Станден оторвался от работы.
– Живет около семейного мотеля, в миле к западу отсюда. Если не знать дорогу, найти его не легче, чем снежную змею.
– Мотель еще работает?
– Единственный живой бизнес здесь – мой, но я сам не знаю, сколько еще продержусь. Мотель закрылся лет десять назад, если не больше. Раньше там был кемпинг, но Прокторы решили, что с мотелем дела пойдут лучше. Управляли там папа и мама Гарольда, но потом они умерли, и мотель закрылся. Больших денег он в любом случае никогда не приносил. Место для мотеля не совсем удачное – в чаще. Гарольд был последний из Прокторов. Даже не верится. Когда-то они управляли половиной города, а другая половина платила им ренту. Только вот по части потомства не мастера, и женщины у них все такие невзрачные, простоватые.
– А мужчины?
– Ну, к мужчинам я и не присматривался, так что судить не могу. – Глаза блеснули в полумраке, и я подумал, что мистер Станден разбил в свое время немало сердец, если, конечно, кроме простушек из Прокторов в Лэнгдоне водились и другие, на ком он мог испытать свои чары. – Как они начали вымирать, так с ними и городок стал чахнуть.

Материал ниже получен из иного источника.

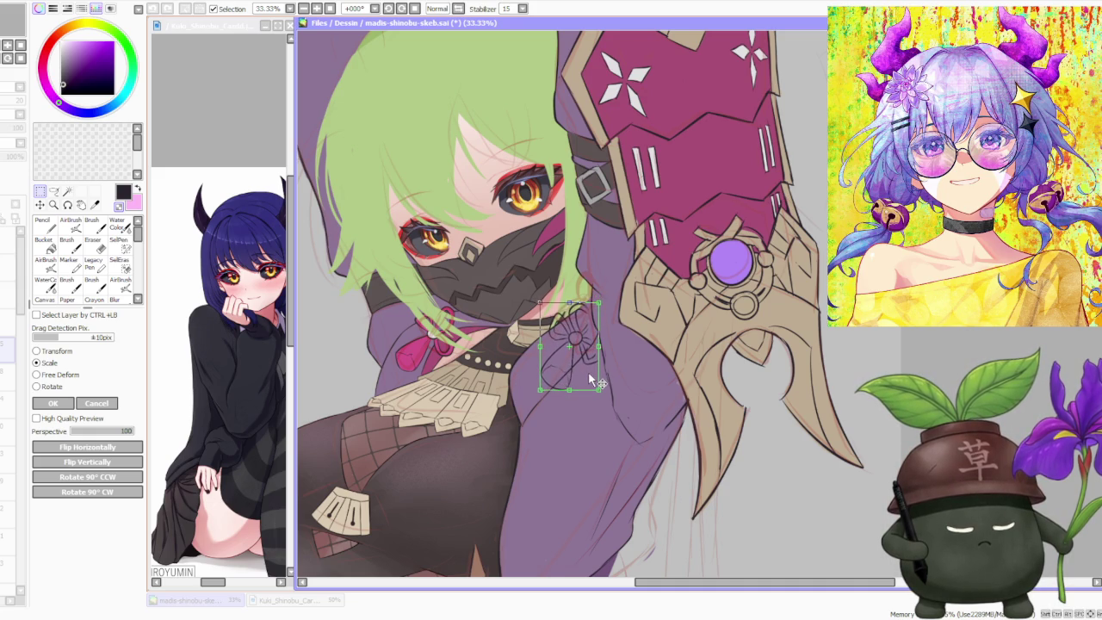
scroll(599, 353, down, 2)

Мы теперь только за счет Рейнджли и перебиваемся, подбираем то, что от них остается, а это немного.
Я подождал, пока Станден закончит со шкурой. Он выключил скребок и, взяв хозяйственное мыло, принялся отмывать от жира руки.
– Должен предупредить, Гарольд – парень не слишком общительный. Особым дружелюбием никогда не отличался, но после Ирака – первой войны, не этой, – совсем замкнулся. Живет один, из дома почти не выходит. Я, когда проезжаю мимо, вижу его по воскресеньям у «Богоматери озер» в Окуассоке, но это и все. Кивнет иногда, а большего от него не дождешься. Раньше, хоть он и молчун, бывало, всегда останавливался перекинуться парой слов о погоде. Заглядывал порой в «Белль дэйми» – именно так он произнес, – а под настроение и поговорить мог. – На случай, если интересно, тоже мое хозяйство. В сезон охоты немного баксов приносит. А в остальное время так, разве что забредет кто вечерком.
– Он вам про Ирак рассказывал?
– Вообще-то, предпочитал выпивать в одиночку. Выпивку берет в Нью-Гемпшире или за границей, в Канаде, и привозит домой, но раз в неделю вылезает из берлоги и немного расслабляется. Там ему сильно не понравилось. Говорит, по большей части то скука смертная, то страшно до усрачки. Но, знаете…
Станден оборвал себя и, продолжая мыть руки, оценивающе посмотрел на меня.
– Прежде чем я продолжу, почему бы вам не сказать, в чем ваш интерес к Гарольду?
– А вы, похоже, его оберегаете.
– Городок у нас маленький. Если мы о своих не позаботимся, то кто ж еще?
– Однако ж поговорить с чужаком вы готовы, значит, что-то вас беспокоит.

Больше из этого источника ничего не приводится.